Yokozawa et al. [43] reported that buckwheat polyphenol extract has a beneficial effect on patients with renal problems. The effect was probably due to the content of rutin, quercetin, hyperosid, and phenolic oligomers of buckwheat. The diversity of the antioxidative effect was connected to the interaction of genetic and environmental factors in buckwheat [44]. Rutin prevents capillary fragility and high blood pressure [44,45]. As reported by authors [46], more rutin is synthesized at higher temperature (24.5 °C daytime and 18 °C at night) in comparison to lower temperature (18 °C daytime and 12 °C at night). The highest amounts of rutin were contained in the upper epidermis, and glycosidase was the most active in the lower epidermis. Wagenbreth et al. [47] found a variable rutin content (2% to 9%, d.m.b. dry matter basis) in the leaves of different buckwheat cultivars. In leaves situated higher on the plant, there was more rutin than in the lower ones. They found the highest rutin content in the inflorescences (up to 12%, d.m.b.).

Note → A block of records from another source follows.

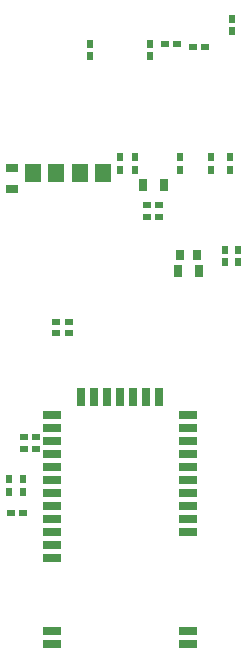
<source format=gbp>
G04 Layer_Color=128*
%FSLAX24Y24*%
%MOIN*%
G70*
G01*
G75*
%ADD12R,0.0250X0.0200*%
%ADD17R,0.0400X0.0300*%
%ADD18R,0.0300X0.0400*%
%ADD25R,0.0520X0.0600*%
%ADD51R,0.0200X0.0250*%
%ADD52R,0.0591X0.0276*%
%ADD53R,0.0276X0.0591*%
%ADD54R,0.0276X0.0354*%
D12*
X1083Y4990D02*
D03*
X669D02*
D03*
X2175Y10994D02*
D03*
X2589D02*
D03*
X1516Y7530D02*
D03*
X1102D02*
D03*
X1516Y7146D02*
D03*
X1102D02*
D03*
X2185Y11358D02*
D03*
X2598D02*
D03*
X5197Y15276D02*
D03*
X5610D02*
D03*
X5197Y14862D02*
D03*
X5610D02*
D03*
X6732Y20531D02*
D03*
X7146D02*
D03*
X5797Y20640D02*
D03*
X6211D02*
D03*
D17*
X706Y16505D02*
D03*
Y15805D02*
D03*
D18*
X5057Y15918D02*
D03*
X5757D02*
D03*
X6241Y13049D02*
D03*
X6941D02*
D03*
D25*
X2972Y16319D02*
D03*
X3726D02*
D03*
X2156D02*
D03*
X1401D02*
D03*
D51*
X7815Y13366D02*
D03*
Y13780D02*
D03*
X8238Y13366D02*
D03*
Y13780D02*
D03*
X600Y6122D02*
D03*
Y5709D02*
D03*
X7972Y16850D02*
D03*
Y16437D02*
D03*
X4301D02*
D03*
Y16850D02*
D03*
X5300Y20640D02*
D03*
Y20226D02*
D03*
X4793Y16850D02*
D03*
Y16437D02*
D03*
X8022Y21053D02*
D03*
Y21467D02*
D03*
X7352Y16437D02*
D03*
Y16850D02*
D03*
X6299Y16437D02*
D03*
Y16850D02*
D03*
X3300Y20640D02*
D03*
Y20226D02*
D03*
X1083Y6122D02*
D03*
Y5709D02*
D03*
D52*
X2047Y3504D02*
D03*
X6575Y4370D02*
D03*
X2047Y5669D02*
D03*
Y5236D02*
D03*
Y8268D02*
D03*
Y7835D02*
D03*
Y4803D02*
D03*
Y6535D02*
D03*
Y3937D02*
D03*
X6575Y4803D02*
D03*
X2047Y4370D02*
D03*
Y6968D02*
D03*
Y6102D02*
D03*
X6575Y7402D02*
D03*
Y5669D02*
D03*
Y5236D02*
D03*
X2047Y7402D02*
D03*
X6575Y6968D02*
D03*
Y6535D02*
D03*
Y6102D02*
D03*
Y7835D02*
D03*
Y8268D02*
D03*
Y1063D02*
D03*
Y630D02*
D03*
X2050Y1063D02*
D03*
Y630D02*
D03*
D53*
X5610Y8878D02*
D03*
X5177D02*
D03*
X3445D02*
D03*
X4744D02*
D03*
X4311D02*
D03*
X3878D02*
D03*
X3012D02*
D03*
D54*
X6319Y13602D02*
D03*
X6870D02*
D03*
M02*

</source>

Buckwheat is a nutritionally valuable crop that is an alternative to common cereals andalso usable in gluten-free diets. The selection of buckwheat genotypes suitable for further breeding requires the characterization and evaluation of genetic resources [48]. Significant differences among years and genotypes were observed for morphological traits [49,50]. Due to the great nutritional value of buckwheat, certification should be worked on as well as branding buckwheat products, because buckwheat has a significant place in programs of integral and organic production systems.

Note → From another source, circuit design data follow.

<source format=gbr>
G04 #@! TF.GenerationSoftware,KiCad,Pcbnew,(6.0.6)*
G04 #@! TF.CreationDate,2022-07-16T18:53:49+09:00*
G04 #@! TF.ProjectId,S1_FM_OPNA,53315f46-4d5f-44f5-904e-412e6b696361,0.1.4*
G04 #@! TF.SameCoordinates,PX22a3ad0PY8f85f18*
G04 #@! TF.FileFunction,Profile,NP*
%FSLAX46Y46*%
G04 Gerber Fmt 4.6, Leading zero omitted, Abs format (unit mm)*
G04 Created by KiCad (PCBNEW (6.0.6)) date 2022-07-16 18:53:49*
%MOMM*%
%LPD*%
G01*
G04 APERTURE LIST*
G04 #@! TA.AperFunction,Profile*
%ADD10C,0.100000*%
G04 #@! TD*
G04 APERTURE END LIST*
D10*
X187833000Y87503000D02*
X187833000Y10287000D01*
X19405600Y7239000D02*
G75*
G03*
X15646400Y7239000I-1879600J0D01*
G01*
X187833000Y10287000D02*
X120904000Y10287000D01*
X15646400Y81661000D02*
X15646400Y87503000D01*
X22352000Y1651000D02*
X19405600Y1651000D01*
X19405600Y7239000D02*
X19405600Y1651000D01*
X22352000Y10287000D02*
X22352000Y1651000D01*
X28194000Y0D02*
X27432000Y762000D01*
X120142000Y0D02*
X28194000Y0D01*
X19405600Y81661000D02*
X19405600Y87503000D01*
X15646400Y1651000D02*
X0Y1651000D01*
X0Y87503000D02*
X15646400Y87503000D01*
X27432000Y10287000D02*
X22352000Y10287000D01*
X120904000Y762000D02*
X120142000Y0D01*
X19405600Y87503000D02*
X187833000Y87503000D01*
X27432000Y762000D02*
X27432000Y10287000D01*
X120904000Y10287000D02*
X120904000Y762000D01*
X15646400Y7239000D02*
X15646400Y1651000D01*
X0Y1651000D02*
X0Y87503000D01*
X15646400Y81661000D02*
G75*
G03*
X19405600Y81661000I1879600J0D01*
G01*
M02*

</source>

Crop management can significantly influence buckwheat yield, rutin, starch, and protein content [51]. The nutritive value of buckwheat seeds is much higher than that of cereal crops. Buckwheat is a green functional food. The buckwheat proteins are particularly rich in lysine and contain less glumatic acid and proline than cereal proteins as well as more arginine and aspartic acid. Buckwheat proteins also show a strong supplemental effect with other proteins to improve the dietary amino acid balance with special biological activities of cholesterol-lowering effects, antihypertension effects, and improving the constipation and obesity conditions by acting in a similar way as dietary fiber and interrupting the in vivo metabolisms. In addition to its high-quality proteins, buckwheat is also rich with flavones, flavonoids, phytosterols, D-chiro-inositol, and myo-inositol [50]. The protein content in buckwheat is approximately 12%, the fat content is about 3%, the crude fiber concentration is 15.8%, the carbohydrates content is 48.7%, and the tannin content is 1.76%. The protein quality is very high, with a biological values above 90%. Buckwheat is rich in polyphenols, including six flavonoids: rutin, orientin, vitexin, quercetin, isovitexin, and isoorientin. Among these antioxidant components, rutin was recognized as the most health protective and has also been proven to be anti-inflammatory and anticarcinogenic [5,52].

5. Conclusions

The method proposed by the present study for the evaluation of the effect of nutrition on buckwheat and row spacing was practical and efficient. Buckwheat grain yield was strongly dependent on row spacing, NPK nutrition, and weather conditions during the study years. Seed yield was significantly influenced by row spacing (RS), year (Y), and nutrition variant (V), as well as the interaction of tested factors, V × Y, Y × RS, and RS × V. In 2018, there was a significantly higher seed yield. At a narrower row spacing, a significantly higher seed yield was achieved. Buckwheat grain yield was significantly positively correlated with the number of seeds per plant, mass of seeds per plant, and nutrition variant; and it was significantly positively correlated with plant height and the number of lateral branches and nonsignificantly positively correlated with temperature. The maximum grain productivity in a field experiment with buckwheat ‘Novosadska’ can be obtained at 90 kg ha⁻¹ NPK. The wide–narrow row spacing and nutrition are recognized as good management practices in crop production. Optimizing row spacing and nutrition for maximum profitability is of great importance in the future buckwheat production in Pannonian environments.